Scots pine seedlings of lowland and upland ecotypes respond differently to drought detected by needle functional traits and spectral reflectance

Abstract

Scots pine (Pinus sylvestris L.) is widely distributed, phenotypically plastic forest tree species with modest ecological demands, therefore it is a very suitable, drought tolerant species for afforestation at present. This is especially important given Europe’s changing climate, with rising extremes and unpredictable rainfall challenging forest regeneration. Drought resistance of seedlings is essential for their survival during current reforestation efforts, however, its relation to ecotypic variation is yet not well understood. The objective of this study was to investigate the response of seedlings from two Czech Scots pine ecotypes (upland and lowland), exposed to water deficit at the beginning of the vegetative season – a critical period for successful afforestation from the perspective of precipitation availability. During a greenhouse experiment with nursery pre-grown seedlings, terminal shoot length and selected leaf functional traits (leaf mass per area; water and pigment contents; needle anatomy), chlorophyll fluorescence kinetics and seedling reflectance were monitored during ten-week irrigation reduction and after rewatering. The photochemical reflectance index (PRI) and the red edge position (REP) were calculated from spectral reflectance to distinguish differently treated seedlings.

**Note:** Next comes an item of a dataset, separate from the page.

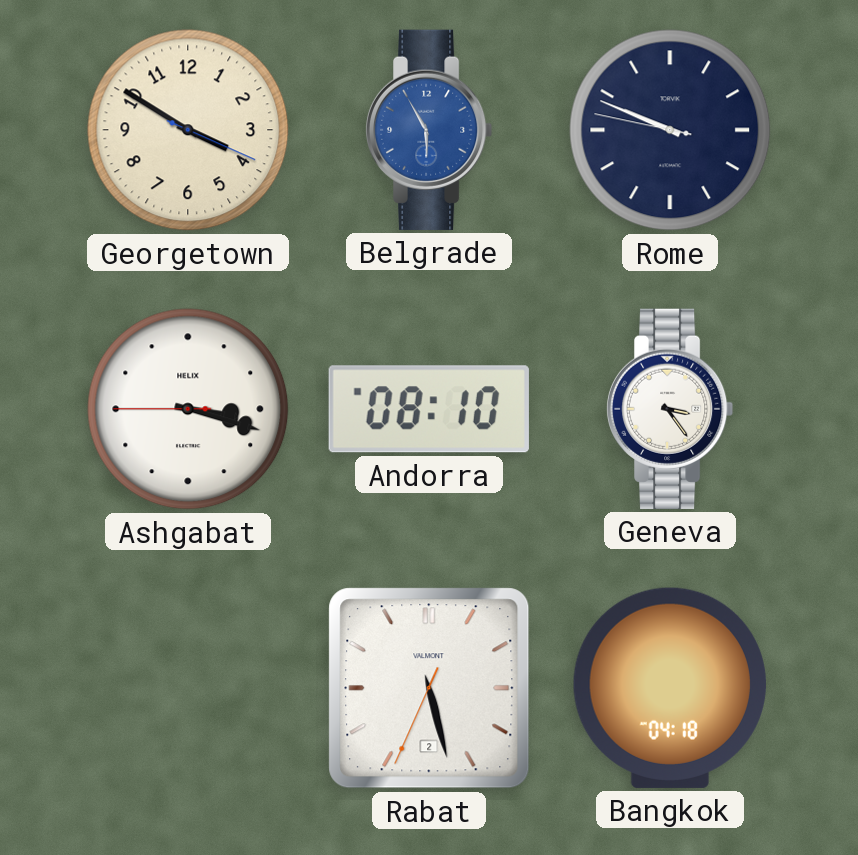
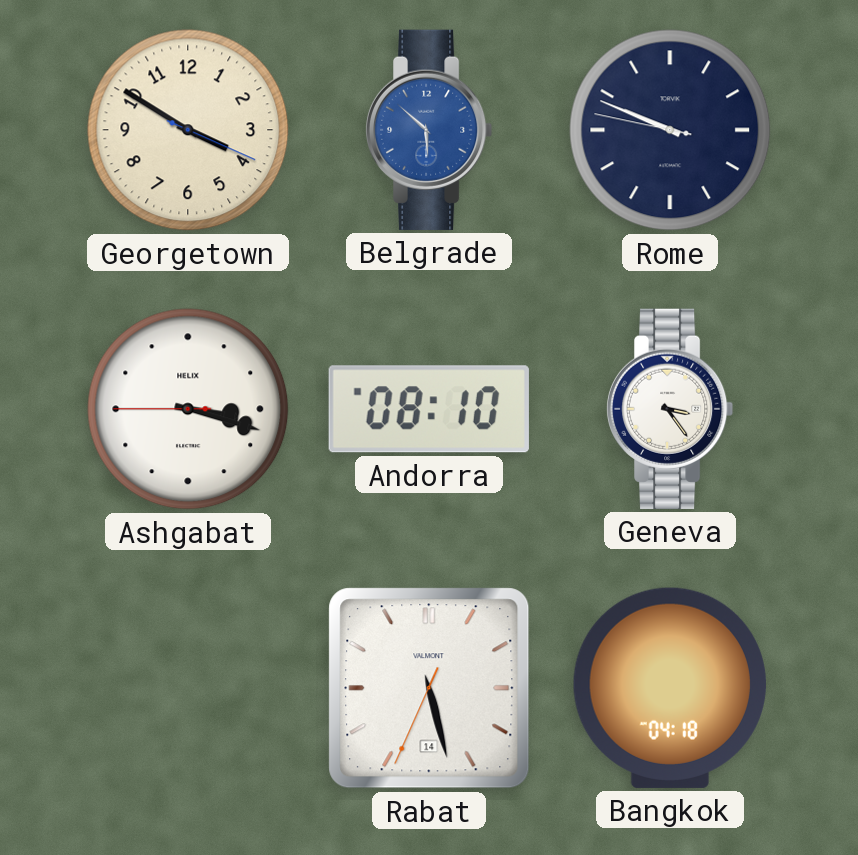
Belgrade: 5:55 -> 5:52
Rabat date: 2 -> 14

The lowland ecotype grew faster under control but suffered stronger growth reduction and higher mortality under drought. In contrast, across all recorded responses, the upland ecotype responds more consistently to changes in water availability, does not reduce terminal growth, accumulates less biomass and exhibits lower mortality. In general, for terminal growth, there was a significant effect of treatment and also an interaction of treatment and ecotype during the recovery period, unlike the drought period. REP was responsive in recovery period for upland ecotype while PRI showed no consistent drought-related pattern. Our results, in agreement with the fluorescence-based indicators, suggest that current-year needles are more suitable for drought stress detection using spectral indices. The upland ecotype showed several functional traits corresponding to better resilience to drought stress compared to the lowland ecotype. Understanding drought stress and recovery responses via effective leaf functional traits will help forest management to select suitable ecotypes for reforestation, ensuring a higher survival under changing climatic conditions.